TO-DO ITEM: Look below for the line that has "[70,171,734,186] [70,196,685,211] [78,223,423,239]". Set down the lines from there through the line that has "(310, 318) none -> [50,352,99,371] // (XOR)", exactly as written.

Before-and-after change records
Content starts

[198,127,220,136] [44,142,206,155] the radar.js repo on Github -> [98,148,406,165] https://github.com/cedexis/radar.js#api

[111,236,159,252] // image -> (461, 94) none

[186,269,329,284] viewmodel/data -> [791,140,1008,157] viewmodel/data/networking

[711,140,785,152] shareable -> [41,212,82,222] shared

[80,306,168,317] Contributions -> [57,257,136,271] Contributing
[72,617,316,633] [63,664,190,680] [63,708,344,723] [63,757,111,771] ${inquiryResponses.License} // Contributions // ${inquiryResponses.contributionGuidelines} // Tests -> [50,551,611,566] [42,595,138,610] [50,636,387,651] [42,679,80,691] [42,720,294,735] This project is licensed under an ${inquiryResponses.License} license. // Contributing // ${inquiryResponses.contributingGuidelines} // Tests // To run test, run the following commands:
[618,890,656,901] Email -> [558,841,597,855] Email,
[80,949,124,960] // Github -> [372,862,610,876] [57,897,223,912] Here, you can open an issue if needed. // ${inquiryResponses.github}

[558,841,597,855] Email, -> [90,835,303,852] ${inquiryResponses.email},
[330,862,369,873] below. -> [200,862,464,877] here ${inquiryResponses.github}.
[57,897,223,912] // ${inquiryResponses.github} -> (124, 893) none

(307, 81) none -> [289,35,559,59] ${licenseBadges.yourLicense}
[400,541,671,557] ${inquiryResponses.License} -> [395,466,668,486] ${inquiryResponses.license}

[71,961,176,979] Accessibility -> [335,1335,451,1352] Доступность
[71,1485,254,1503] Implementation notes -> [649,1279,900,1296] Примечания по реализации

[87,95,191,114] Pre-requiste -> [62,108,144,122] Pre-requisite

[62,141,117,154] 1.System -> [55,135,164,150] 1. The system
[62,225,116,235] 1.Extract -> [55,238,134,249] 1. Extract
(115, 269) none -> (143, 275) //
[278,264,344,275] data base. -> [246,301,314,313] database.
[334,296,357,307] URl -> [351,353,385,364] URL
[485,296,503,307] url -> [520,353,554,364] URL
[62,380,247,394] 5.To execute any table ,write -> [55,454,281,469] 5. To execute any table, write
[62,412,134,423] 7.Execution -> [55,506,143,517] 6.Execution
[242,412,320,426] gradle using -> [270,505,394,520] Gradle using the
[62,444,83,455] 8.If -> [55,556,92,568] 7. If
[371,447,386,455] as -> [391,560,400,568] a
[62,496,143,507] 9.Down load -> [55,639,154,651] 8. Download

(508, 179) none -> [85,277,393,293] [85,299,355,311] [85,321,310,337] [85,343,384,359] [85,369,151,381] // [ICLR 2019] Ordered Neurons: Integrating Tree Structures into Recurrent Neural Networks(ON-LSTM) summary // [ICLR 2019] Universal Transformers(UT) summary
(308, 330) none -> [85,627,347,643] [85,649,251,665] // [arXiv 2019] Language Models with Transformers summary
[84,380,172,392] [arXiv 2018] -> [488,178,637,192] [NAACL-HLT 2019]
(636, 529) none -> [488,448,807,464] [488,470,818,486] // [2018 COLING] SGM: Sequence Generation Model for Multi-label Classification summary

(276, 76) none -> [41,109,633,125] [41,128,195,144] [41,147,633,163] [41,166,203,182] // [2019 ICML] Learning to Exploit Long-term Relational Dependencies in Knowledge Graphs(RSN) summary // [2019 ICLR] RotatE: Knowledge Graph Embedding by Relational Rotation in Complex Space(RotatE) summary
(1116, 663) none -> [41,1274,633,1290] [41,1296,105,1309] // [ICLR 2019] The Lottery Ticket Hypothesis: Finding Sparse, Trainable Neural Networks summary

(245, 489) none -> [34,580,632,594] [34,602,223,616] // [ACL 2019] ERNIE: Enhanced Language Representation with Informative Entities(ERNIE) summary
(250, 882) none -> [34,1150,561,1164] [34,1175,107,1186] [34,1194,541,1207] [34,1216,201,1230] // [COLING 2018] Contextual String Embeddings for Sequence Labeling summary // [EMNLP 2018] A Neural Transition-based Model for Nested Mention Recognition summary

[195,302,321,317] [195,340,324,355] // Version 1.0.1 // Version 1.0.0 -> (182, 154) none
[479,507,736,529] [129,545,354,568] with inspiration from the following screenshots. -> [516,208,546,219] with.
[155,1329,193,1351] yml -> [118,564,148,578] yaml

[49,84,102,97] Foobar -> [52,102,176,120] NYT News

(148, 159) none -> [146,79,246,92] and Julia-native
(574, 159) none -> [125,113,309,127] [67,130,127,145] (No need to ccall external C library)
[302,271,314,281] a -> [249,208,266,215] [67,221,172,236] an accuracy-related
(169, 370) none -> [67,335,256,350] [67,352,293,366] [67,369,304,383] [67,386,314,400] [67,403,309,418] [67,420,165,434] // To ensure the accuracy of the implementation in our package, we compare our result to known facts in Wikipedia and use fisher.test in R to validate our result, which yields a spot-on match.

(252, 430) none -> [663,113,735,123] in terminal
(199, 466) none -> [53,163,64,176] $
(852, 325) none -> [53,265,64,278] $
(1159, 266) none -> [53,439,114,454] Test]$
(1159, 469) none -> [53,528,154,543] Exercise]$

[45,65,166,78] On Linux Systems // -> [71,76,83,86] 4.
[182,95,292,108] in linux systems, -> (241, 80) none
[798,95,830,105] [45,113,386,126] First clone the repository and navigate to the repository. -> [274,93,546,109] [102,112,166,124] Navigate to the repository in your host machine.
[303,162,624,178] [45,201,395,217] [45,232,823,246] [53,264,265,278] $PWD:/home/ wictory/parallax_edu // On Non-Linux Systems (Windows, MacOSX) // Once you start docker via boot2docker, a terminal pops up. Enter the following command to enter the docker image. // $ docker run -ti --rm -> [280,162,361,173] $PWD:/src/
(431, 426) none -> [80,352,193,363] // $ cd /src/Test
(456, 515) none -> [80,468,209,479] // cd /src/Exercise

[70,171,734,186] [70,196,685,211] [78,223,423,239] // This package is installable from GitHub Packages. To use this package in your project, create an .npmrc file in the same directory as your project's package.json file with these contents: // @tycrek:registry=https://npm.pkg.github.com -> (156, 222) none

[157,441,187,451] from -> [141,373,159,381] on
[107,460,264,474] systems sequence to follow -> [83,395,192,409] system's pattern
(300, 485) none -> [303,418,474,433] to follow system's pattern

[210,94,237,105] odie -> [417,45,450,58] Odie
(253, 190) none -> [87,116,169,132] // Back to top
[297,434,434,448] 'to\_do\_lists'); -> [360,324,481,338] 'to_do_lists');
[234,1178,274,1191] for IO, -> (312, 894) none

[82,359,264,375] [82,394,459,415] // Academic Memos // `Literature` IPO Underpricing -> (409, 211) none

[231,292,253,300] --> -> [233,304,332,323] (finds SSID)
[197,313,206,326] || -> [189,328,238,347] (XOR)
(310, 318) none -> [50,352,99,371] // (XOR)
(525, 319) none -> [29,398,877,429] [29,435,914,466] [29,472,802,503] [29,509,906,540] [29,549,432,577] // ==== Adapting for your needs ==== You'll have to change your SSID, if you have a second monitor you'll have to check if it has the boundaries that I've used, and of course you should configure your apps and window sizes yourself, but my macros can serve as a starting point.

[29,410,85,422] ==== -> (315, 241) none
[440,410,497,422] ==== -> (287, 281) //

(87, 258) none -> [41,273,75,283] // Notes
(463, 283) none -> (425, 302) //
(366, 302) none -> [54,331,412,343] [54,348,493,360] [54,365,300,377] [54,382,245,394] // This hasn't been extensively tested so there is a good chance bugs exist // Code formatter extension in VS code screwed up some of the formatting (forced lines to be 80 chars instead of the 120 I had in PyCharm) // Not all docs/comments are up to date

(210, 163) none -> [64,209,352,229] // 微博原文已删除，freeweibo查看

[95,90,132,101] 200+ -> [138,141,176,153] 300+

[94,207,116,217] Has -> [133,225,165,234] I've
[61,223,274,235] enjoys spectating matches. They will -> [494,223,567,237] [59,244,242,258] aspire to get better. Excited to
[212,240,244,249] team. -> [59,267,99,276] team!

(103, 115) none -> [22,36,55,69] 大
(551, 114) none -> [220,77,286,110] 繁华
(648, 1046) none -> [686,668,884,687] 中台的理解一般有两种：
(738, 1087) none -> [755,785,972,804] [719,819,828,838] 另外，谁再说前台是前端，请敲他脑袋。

Content ends

RESULT BELOW:
[70,171,734,186] [70,196,685,211] [78,223,423,239] // This package is installable from GitHub Packages. To use this package in your project, create an .npmrc file in the same directory as your project's package.json file with these contents: // @tycrek:registry=https://npm.pkg.github.com -> (156, 222) none

[157,441,187,451] from -> [141,373,159,381] on
[107,460,264,474] systems sequence to follow -> [83,395,192,409] system's pattern
(300, 485) none -> [303,418,474,433] to follow system's pattern

[210,94,237,105] odie -> [417,45,450,58] Odie
(253, 190) none -> [87,116,169,132] // Back to top
[297,434,434,448] 'to\_do\_lists'); -> [360,324,481,338] 'to_do_lists');
[234,1178,274,1191] for IO, -> (312, 894) none

[82,359,264,375] [82,394,459,415] // Academic Memos // `Literature` IPO Underpricing -> (409, 211) none

[231,292,253,300] --> -> [233,304,332,323] (finds SSID)
[197,313,206,326] || -> [189,328,238,347] (XOR)
(310, 318) none -> [50,352,99,371] // (XOR)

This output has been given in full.